Interesting caterpillar
Here are some photos of a very small and strange looking caterpillar we have in our backyard. It has a large and noble head with the two horns. It looks like nothing else on your neat site. The caterpillar spent the night evidently going around in circles on the top of a bucket. When I placed it on a plant it inched off. Tried a striped ivy and now he is climbing a hackberry. Does it look familiar to you? Thanks so much.
Randy and Jan
San Antonio, Texas

Hi Randy and Jan,
If this is not a Hackberry Emperor Caterpillar, Asterocampa celtis, then it is one of the other Emperors in the same genus.

Interesting little character.
Sorry if you’ve identified this bug before, but it is difficult to root through your webpage. It’s sort of like being told to look up the word psychology in the dictionary to learn how to spell it if you don’t know what it starts with. Anyway, if you could identify it, I’d appreciate it, thanks.

Hi D,
Navigating through our archives can seem daunting, but our website has something in common with most knowledge and many skills: that the learning curve is steepest at the beginning of the process. Your dictionary metaphor made us smile, since we often marvel that the things we have learned randomly from a dictionary while searching for a specific goal are often much more rewarding than the knowledge we actually sought. This is a Carrion Beetle.

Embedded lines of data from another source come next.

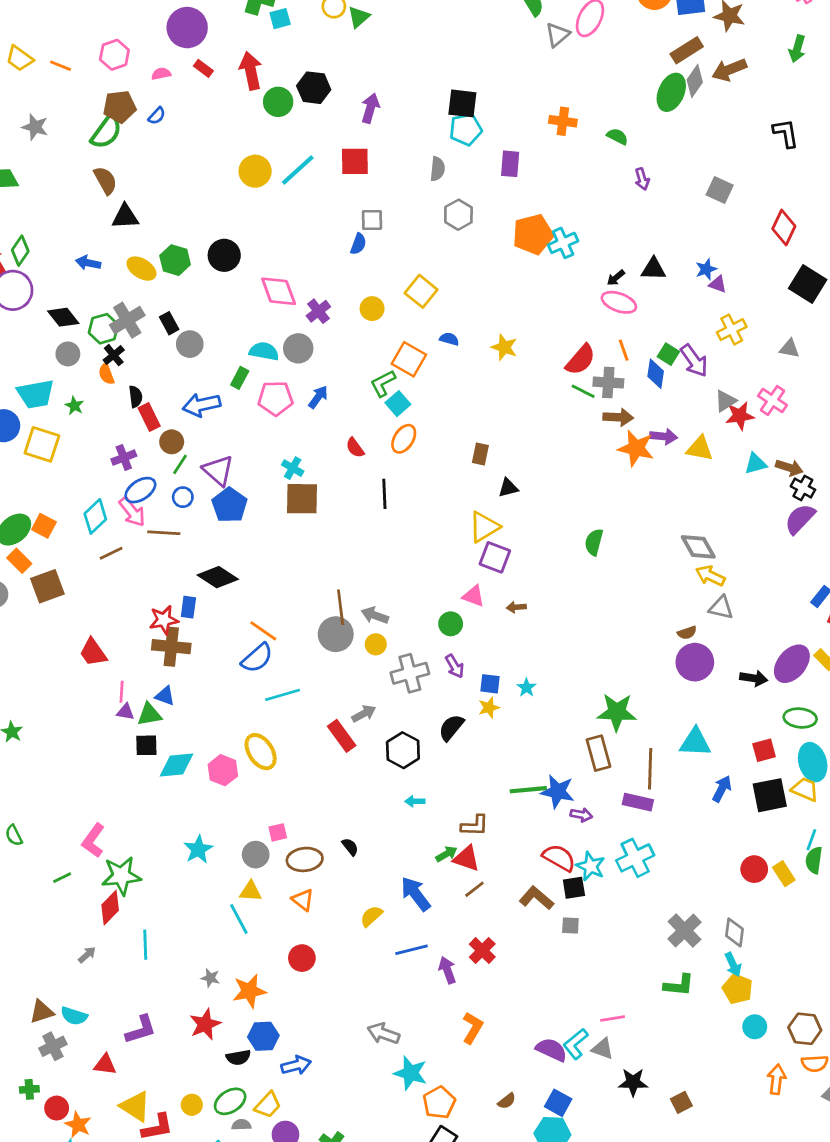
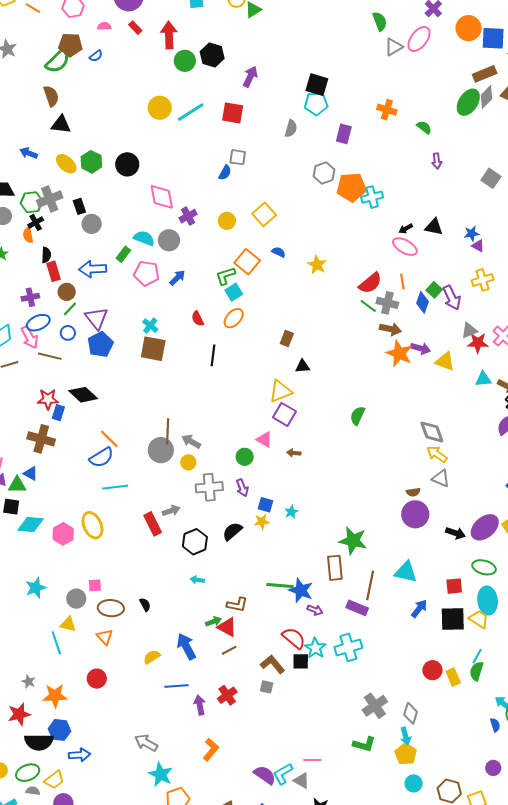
gray hexagon: (458, 215) -> (324, 173), moved
red star: (164, 620) -> (48, 399), moved
gray square: (570, 926) -> (267, 687), moved
black semicircle: (238, 1057) -> (39, 742), size x1.6

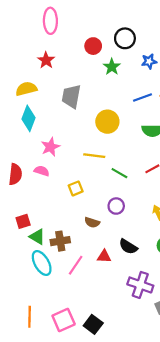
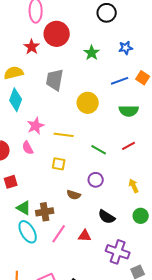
black circle: (125, 38) -> (107, 13), moved
red circle: (93, 46) -> (57, 34), moved, size x1.6
yellow line: (94, 156) -> (64, 135), moved
pink semicircle: (42, 171) -> (28, 148), turned -136
yellow square: (76, 188) -> (59, 164), turned 32
red square: (23, 221) -> (11, 182), moved
red triangle: (104, 256) -> (85, 236), moved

Red Admirals, Bay Shore, NY
I know you prefer current photos (as they are found) but it’s still too cold here in NY for most of the insects to come out. I am waiting eagerly for them to show up! Here are a couple of Red Admiral photos from last summer(2007) when they came to feed and hang out on our shrubs around the house. If you can use them, please do. Otherwise, enjoy the photos.

Hi Tamar,
Though it is too cold in New York for Red Admirals right now, they are flying in our own Mt Washington, Los Angeles garden. Readers in warmer climates might benefit from your images. The open winged photo demonstrates the typical sunning posture of this frisky species.

Da bug
I am a ranger at Okefenokee NWR, where we have many species of butterflies. I found this caterpillar on March 28, 2008, on what may be it’s host plant. Can you identify the caterpillar, and, ideally, the plant? Thanks for a great website!
Sallie Gentry
Refuge Ranger
Okefenokee NWR
Folkston, GA

Da bug
Here’s your caterpillar. Have you figured out the plant yet? See you Monday.

Hi Sally,
It looks like JR gave you a task for the weekend. The caterpillar is an American Lady Caterpillar, Vanessa virginiensis. We found a website that states: “The larvae, unlike those of the Painted Lady, feed on a comparatively limited range of foodplants. The preferred food sources are plants of the everlasting tribe of the Compositae, such as sweet everlasting ( Graphalium obtusifolium ), pearly everlasting ( Anaphalis margaritacea ), and plantain-leaved pussytoes ( Antennaria plantaginifolia ); they also feed occasionally on burdock ( Arctium ), wormwood ( Artemisia ), and ironweed ( Vernonia ) (Opler and Krizek 1984; Scott 1986).” Additional web searching led us to the Connecticut Botanical Society website. We believe your plant is the Plantain-Leaved Pussytoes, Antennaria plantaginifolia, also known as Woman’s Tobacco.